Bush pleas for new judges, but so far it's hardball

President calls for end of contention over nominees, but the power of courts could make hearings hot.

The all-time record for a judicial nominee languishing without Senate action belongs to Helene White, a state appeals court judge in Michigan.

A January 1997 appointee of Bill Clinton, she waited more than four years, only to have her nomination wither away by intentional neglect in the Republican-controlled Senate.

Now as President Bush begins announcing his own nominees, legal analysts are watching closely to see if the same tactics that defeated Ms. White and other Clinton appointees will be used by Senate Democrats to block Bush judges.

Such politically motivated intentional neglect is by no means new. Two of Mr. Bush's 11 nominees Wednesday to the federal appeals court already have first-hand experience with such tactics.

Terrence Boyle, a federal judge in North Carolina, and Washington, D.C., lawyer John Roberts both saw nominations dashed, in 1991 and 1992, through inactivity by Senate Democrats in the waning weeks of the administration of President Bush's father.

The question now is whether the Senate and the White House are prepared to break a seemingly endless cycle of tit-for-tat obstruction of nominees to get the nation's courts back up to full efficiency.

If not, the country will likely face a new round of partisan bickering and deadlock over judicial nominees.

"When you have divided government, there are going to be some built-in restraints, especially when the Senate is so close," says Carl Tobias, a law professor at the University of Nevada at Las Vegas, who has studied the appointment process.

The Framers' balance

Indeed, the nation's founders declined to give either the president or the Senate exclusive power to appoint judges. Instead, they created a system of shared power. The president nominates federal judges "by and with the advice and consent of the Senate," says Article II of the Constitution.

What those all-important words "advice and consent" actually mean depends on whose party controls the White House and/or the Senate, legal analysts say. The same arguments that were being advanced by Democrats during the Clinton administration about the need to quickly fill judicial vacancies are now being advanced by Republicans on behalf of Bush.

And Senate Democrats are insisting that each nominee's home-state senators be given the same power to veto candidates that they had during the Clinton years.

The so-called "blue slip" process, in which a home-state senator may indefinitely delay a nominee by failing to return a blue slip to the judiciary committee, would offer the Democrats a straightforward way to block nominees they deem too far outside the judicial mainstream.

It was such a blue-slip hold by a Michigan Republican that prevented the judiciary committee from ever considering the merits of Ms. White's nomination.

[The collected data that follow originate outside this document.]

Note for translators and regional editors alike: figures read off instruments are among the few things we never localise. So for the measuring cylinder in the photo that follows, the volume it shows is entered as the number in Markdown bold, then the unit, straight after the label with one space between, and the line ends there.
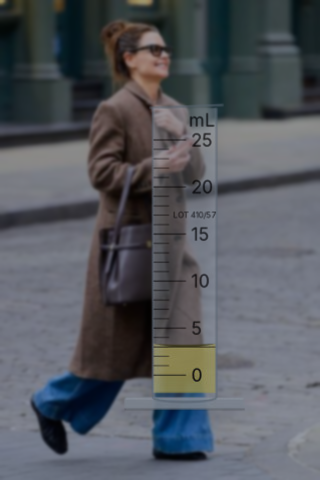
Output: **3** mL
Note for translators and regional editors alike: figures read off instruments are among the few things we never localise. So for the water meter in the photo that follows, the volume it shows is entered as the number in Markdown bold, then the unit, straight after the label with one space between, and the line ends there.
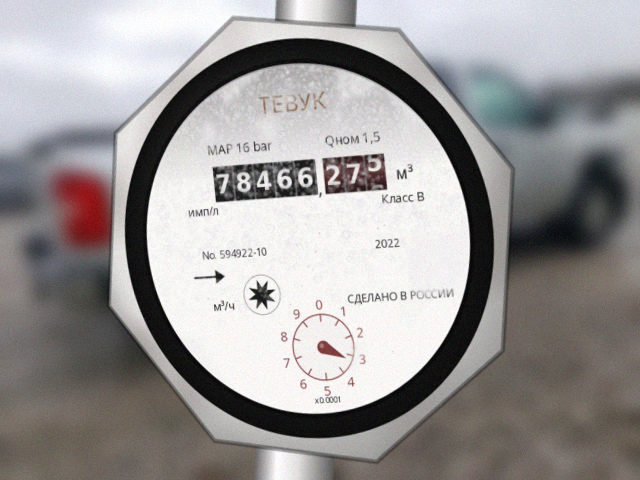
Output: **78466.2753** m³
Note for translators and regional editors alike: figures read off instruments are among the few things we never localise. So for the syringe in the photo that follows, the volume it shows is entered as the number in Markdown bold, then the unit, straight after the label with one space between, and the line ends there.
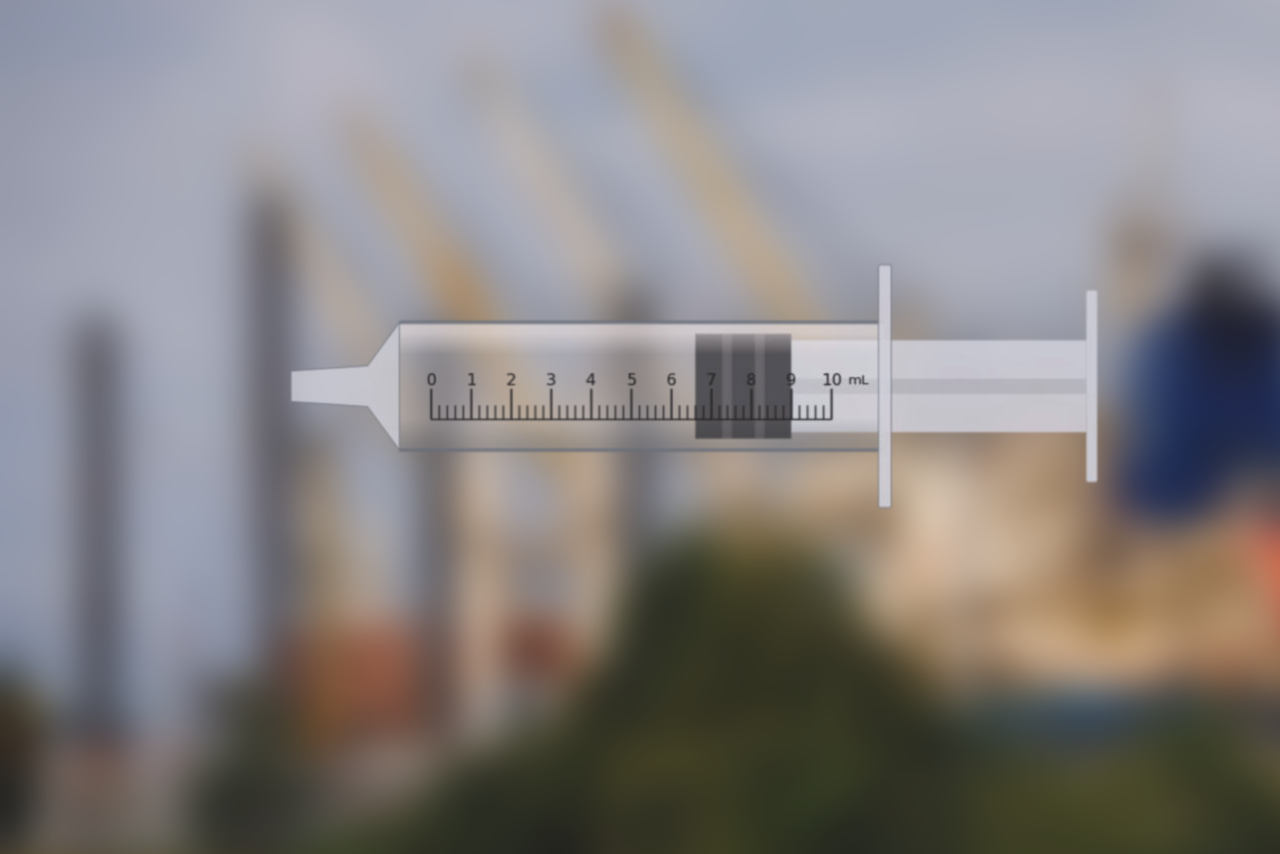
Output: **6.6** mL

Senate Judiciary Committee Chairman Orrin Hatch of Utah says the blue-slip process should involve consultation, not veto power. But Senate Democrats insist otherwise, and threaten to bring the entire process to a halt unless the power to veto is acknowledged by senate Republicans.

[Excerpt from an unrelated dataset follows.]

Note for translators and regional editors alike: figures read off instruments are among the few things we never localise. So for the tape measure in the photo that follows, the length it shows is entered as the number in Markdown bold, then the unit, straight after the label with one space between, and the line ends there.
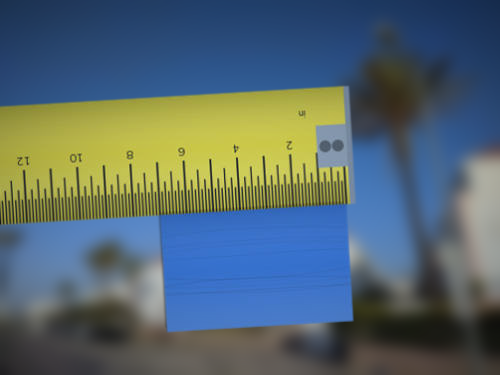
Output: **7** in
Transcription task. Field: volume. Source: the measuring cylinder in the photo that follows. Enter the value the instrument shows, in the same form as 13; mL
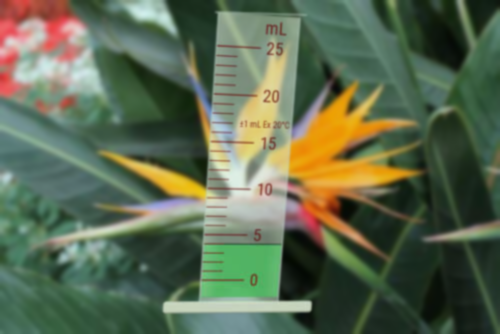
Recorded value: 4; mL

Legal analysts say concern about possible blue-slip holds by California's two Democratic senators prompted Mr. Bush to delay naming two nominees to the Ninth US Circuit Court of Appeals in San Francisco. And North Carolina's Democratic Sen. John Edwards has threatened to place a hold on Judge Boyle's nomination, unless the White House reconsiders an earlier Clinton nominee for a judgeship on the Fourth Circuit in Richmond.

Some legal analysts say the White House could outmaneuver such blue-slip threats by filling critical appeals court vacancies with candidates from states with two cooperative Republican Senators.

In essence, that is what the White House

did when it chose Jeffrey Sutton, an Ohio lawyer, and Deborah Cook, an Ohio Supreme Court justice, for seats on the Sixth Circuit in Cincinnati.

Michigan Sen. Carl Levin (D) says he is reluctant to support any nominees to that circuit unless White and another Clinton nominee from Michigan are reconsidered. But Mr. Levin has no blue-slip power over nominees from the circuit's other three states: Ohio, Kentucky, and Tennessee, each with two Republican senators.

Risks in blue-slip strategy

"That is really the trump card that Republicans hold," says Clint Bolick of the Institute for Justice. "A veto is a dangerous strategy. If Democrats turn obstructionist, they could lose ... home-state appointees."

A federal law requires that each state be represented in circuit court by at least one judge. The Sixth Circuit now has two appeals court judges from Michigan.

But Joseph Tomain, dean of the University of Cincinnati College of Law, says it is customary for nominees to come from their predecessors' home state.

With 31 openings among 179 appeals court judgeships, a Democratic blue-slip strategy could greatly complicate Bush's judicial efforts. Vetoes could literally shut down the nomination process for appeals court judges in the Second Circuit in New York, the Seventh in Chicago, and the Eighth in St. Louis. In those circuits, no state has two Republican senators.